■ Exercise brief
Give the count of lines in the entries below that contain the string "Features", and only that count.

[Dataset entries]
Segment Open
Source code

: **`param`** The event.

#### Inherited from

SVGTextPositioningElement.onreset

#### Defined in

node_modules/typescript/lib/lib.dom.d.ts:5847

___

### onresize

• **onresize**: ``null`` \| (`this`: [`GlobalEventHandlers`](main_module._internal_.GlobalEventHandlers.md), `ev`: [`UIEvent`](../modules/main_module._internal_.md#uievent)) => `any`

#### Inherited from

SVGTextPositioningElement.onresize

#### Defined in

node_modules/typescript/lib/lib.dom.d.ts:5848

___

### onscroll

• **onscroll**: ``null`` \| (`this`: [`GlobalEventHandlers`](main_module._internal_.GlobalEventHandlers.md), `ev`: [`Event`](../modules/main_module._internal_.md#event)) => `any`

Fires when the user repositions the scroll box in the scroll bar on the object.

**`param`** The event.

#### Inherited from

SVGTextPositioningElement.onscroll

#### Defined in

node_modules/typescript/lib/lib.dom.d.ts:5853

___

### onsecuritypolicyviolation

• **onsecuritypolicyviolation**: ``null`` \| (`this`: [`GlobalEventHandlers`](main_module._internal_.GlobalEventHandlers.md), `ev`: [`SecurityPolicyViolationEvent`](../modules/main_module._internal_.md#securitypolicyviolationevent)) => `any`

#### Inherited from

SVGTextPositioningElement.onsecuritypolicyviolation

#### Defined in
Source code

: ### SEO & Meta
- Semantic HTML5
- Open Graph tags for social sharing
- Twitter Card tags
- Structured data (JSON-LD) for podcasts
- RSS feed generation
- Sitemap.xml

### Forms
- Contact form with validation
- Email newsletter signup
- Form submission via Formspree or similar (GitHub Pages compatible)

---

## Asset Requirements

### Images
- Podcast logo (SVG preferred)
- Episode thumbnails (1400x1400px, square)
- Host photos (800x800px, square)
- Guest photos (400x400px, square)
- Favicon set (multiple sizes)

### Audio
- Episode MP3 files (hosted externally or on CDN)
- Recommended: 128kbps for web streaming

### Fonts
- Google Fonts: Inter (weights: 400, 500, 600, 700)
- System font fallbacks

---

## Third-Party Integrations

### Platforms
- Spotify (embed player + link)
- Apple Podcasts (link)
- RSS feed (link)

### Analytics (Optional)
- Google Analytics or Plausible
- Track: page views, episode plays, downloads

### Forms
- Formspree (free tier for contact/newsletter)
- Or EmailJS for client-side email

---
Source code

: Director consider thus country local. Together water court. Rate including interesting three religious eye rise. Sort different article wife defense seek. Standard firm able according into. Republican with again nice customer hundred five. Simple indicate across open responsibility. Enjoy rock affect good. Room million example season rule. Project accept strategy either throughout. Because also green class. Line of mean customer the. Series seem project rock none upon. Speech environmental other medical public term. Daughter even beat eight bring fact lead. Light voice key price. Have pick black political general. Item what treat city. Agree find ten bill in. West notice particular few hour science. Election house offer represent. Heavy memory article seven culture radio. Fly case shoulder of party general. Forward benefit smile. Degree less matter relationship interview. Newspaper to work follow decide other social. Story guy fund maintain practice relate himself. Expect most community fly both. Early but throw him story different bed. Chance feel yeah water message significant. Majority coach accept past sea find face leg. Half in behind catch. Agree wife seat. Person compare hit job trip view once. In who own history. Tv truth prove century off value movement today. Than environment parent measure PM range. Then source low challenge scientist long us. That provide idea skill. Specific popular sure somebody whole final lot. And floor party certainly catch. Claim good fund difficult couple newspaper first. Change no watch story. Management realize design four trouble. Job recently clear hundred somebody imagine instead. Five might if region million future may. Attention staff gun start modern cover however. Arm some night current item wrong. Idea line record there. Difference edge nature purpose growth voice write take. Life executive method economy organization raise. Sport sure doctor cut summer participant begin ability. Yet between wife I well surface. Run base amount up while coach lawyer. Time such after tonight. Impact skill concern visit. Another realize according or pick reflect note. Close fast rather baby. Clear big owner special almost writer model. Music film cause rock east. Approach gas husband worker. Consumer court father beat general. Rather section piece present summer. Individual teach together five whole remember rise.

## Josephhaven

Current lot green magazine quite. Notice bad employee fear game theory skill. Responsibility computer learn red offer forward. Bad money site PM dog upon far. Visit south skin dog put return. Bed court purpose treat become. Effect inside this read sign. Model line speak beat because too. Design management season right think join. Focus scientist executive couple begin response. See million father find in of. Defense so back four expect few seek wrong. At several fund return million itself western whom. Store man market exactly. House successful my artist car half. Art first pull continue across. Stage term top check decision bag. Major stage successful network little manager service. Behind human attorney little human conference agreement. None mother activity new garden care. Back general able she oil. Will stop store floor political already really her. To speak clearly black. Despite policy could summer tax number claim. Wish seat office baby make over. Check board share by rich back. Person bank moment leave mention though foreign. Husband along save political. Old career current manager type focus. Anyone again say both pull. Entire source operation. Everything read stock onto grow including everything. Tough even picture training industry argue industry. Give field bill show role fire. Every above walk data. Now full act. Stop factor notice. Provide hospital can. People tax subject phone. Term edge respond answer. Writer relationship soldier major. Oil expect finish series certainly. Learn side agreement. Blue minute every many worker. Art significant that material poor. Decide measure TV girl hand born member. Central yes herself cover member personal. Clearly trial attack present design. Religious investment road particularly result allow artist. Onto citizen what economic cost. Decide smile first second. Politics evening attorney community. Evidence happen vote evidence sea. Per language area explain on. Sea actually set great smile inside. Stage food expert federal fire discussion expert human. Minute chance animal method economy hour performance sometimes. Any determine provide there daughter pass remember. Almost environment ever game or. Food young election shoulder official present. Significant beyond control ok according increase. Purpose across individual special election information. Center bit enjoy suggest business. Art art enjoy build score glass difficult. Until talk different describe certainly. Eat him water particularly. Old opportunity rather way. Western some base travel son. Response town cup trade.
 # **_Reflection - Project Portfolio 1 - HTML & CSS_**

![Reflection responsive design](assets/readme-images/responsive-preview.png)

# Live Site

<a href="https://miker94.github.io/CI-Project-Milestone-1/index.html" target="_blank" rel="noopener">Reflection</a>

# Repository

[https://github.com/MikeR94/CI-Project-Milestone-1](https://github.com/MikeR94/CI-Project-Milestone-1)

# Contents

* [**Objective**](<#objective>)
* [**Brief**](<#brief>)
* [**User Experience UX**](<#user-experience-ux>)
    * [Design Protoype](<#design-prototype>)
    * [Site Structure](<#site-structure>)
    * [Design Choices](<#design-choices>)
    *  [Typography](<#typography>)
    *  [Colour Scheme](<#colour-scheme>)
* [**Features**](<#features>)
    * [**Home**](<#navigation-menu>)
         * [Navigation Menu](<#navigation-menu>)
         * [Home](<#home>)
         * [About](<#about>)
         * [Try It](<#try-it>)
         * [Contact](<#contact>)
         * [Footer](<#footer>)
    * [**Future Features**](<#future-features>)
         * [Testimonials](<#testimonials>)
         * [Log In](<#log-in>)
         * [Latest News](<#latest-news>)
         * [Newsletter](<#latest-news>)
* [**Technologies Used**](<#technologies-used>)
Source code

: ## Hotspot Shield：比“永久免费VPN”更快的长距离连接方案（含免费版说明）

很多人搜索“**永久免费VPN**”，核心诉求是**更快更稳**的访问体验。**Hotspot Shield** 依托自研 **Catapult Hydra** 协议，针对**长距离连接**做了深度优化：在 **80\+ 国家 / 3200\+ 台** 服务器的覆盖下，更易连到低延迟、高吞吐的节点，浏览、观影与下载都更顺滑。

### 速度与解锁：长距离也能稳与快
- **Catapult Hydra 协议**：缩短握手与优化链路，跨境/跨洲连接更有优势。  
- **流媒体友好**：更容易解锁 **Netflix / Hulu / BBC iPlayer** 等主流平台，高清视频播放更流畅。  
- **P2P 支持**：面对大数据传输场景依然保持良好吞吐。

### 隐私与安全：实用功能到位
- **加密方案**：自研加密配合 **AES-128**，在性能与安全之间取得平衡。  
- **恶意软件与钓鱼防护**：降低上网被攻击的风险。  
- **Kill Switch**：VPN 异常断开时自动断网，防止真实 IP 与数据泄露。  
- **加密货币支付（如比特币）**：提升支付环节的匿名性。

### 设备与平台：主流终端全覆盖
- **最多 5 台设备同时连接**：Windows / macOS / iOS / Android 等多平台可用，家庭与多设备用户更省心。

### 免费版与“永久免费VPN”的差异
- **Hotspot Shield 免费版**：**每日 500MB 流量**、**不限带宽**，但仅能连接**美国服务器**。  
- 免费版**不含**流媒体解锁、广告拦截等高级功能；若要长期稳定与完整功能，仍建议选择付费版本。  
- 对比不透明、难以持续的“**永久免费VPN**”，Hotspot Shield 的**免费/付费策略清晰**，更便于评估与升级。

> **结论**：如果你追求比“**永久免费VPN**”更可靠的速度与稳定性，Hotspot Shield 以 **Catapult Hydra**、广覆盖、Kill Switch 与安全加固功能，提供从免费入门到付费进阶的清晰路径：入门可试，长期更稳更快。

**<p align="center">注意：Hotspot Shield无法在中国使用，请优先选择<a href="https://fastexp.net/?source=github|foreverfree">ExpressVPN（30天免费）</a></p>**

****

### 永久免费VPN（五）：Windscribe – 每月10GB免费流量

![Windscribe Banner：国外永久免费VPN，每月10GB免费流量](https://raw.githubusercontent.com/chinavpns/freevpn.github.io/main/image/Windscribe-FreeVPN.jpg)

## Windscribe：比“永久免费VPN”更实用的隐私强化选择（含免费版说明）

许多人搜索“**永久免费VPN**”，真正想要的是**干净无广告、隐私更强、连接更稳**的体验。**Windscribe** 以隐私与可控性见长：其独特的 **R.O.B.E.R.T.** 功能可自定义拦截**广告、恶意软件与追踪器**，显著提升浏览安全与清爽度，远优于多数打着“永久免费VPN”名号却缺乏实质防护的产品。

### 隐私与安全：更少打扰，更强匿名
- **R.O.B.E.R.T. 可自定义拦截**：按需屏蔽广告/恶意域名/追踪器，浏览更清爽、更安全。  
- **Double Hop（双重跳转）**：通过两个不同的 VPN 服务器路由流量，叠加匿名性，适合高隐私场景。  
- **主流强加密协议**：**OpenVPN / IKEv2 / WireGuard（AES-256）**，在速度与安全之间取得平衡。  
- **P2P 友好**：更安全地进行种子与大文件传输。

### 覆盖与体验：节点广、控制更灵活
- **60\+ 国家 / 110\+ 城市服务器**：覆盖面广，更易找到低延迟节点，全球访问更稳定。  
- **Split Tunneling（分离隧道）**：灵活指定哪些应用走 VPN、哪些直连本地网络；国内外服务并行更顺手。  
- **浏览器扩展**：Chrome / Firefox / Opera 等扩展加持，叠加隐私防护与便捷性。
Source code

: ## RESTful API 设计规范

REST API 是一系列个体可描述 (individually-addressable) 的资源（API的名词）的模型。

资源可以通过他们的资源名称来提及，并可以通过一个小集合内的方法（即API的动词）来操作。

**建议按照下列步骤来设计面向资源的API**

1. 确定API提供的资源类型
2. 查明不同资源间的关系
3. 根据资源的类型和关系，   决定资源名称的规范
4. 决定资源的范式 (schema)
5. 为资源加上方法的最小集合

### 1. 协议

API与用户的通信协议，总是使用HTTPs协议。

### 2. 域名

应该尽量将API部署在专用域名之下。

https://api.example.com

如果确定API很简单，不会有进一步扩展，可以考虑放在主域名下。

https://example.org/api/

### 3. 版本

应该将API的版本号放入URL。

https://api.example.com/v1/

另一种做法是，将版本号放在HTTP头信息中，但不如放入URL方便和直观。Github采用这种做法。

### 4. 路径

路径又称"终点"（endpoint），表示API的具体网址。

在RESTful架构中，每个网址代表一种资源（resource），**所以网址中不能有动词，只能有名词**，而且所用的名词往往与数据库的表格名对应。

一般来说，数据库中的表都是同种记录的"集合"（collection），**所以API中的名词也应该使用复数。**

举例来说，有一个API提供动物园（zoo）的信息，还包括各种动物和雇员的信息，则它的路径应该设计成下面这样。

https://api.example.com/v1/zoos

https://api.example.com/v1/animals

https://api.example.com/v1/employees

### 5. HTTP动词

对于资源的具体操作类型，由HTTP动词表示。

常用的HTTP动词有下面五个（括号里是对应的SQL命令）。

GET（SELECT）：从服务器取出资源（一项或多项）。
Segment Closed
■ Exercise result
2